Un changement des mentalités doit donc encore être opéré. De manière à ne pas se retrouver dans la même situation qu’aujourd’hui où de nombreuses villas des années 70 et 80 sont déjà démolies, soit pour des questions énergétiques, soit pour des questions liées à la qualité du bâti. Ce qui est loin d’être un exemple en matière de durabilité.
Interview
« La révolution via
l’industrialisation »
Olivier Vandooren, directeur général du Centre scientifique et technique de la Construction.
Propos recueillis par X. A.
Les constructions actuelles sont-elles moins fiables qu’auparavant ?
Non, au contraire. La Belgique dispose d’un savoir-faire important en la matière. La qualité des constructions et notamment la technique d’isolation par l’extérieur y sont reconnues, de même que la compétence des entreprises.
Certains observateurs ont l’impression que les nouveaux immeubles à appartements sont moins durables qu’auparavant…
Peut-être que l’enveloppe extérieure du bâtiment peut donner cette impression. La finition de l’enduit sur isolant par rapport à un revêtement en brique semble de prime abord moins durable. Mais ce n’est plus le cas. Les techniques de construction ont fait de grands progrès. L’enduit sur isolant est une technique bien éprouvée qui continue à se développer. Il est possible aujourd’hui de remplacer l’enduit par le collage de briquettes ou de pierres naturelles. Cette technique permet d’atteindre des niveaux d’isolation très élevés, est également relativement abordable au niveau financier et économe en matériaux.
Comment voyez-vous les développements futurs du secteur de la construction ?
Il est au-devant de la quatrième révolution industrielle, ce qui va lui permettre d’entrer dans une certaine industrialisation. Si la Belgique veut multiplier par cinq le rythme de rénovation énergétique de son bâti, cela passera en partie par l’industrialisation.

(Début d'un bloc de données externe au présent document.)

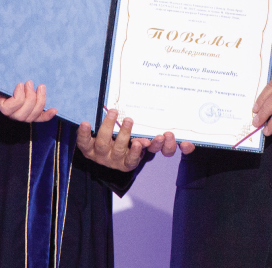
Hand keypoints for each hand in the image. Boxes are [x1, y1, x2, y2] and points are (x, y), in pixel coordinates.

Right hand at [0, 81, 57, 122]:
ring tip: (41, 86)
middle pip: (21, 115)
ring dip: (40, 102)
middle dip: (30, 99)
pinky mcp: (31, 110)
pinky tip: (55, 109)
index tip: (20, 83)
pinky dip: (47, 115)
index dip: (17, 99)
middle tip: (31, 82)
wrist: (5, 67)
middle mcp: (9, 110)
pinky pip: (39, 118)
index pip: (7, 109)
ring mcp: (20, 111)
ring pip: (32, 116)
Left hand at [76, 110, 195, 170]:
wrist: (104, 155)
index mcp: (140, 156)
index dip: (161, 146)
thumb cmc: (131, 142)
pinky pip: (84, 144)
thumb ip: (164, 139)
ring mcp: (104, 156)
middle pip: (127, 151)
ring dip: (109, 128)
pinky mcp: (88, 151)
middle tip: (131, 120)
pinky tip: (85, 123)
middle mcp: (122, 160)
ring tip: (114, 112)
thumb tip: (188, 141)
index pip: (155, 153)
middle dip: (128, 136)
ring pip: (106, 145)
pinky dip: (83, 134)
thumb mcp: (148, 139)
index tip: (165, 135)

Quel impact auront l’industrialisation et la préfabrication sur la qualité du bâti ?
Les perspectives sont en tout cas importantes. Un exemple : pour des maisons alignées, il est possible d’isoler toutes les maisons en un coup en y ajoutant une double peau extérieure. Outre l’isolation, il est possible d’y greffer des techniques particulières de chauffage ou de la connectivité. Et tout cela par l’extérieur. Il y a déjà eu plus de 4 000 chantiers de ce type aux Pays-Bas et quelques milliers en France. Nous sommes en train d’analyser comment initier cette technique en Wallonie.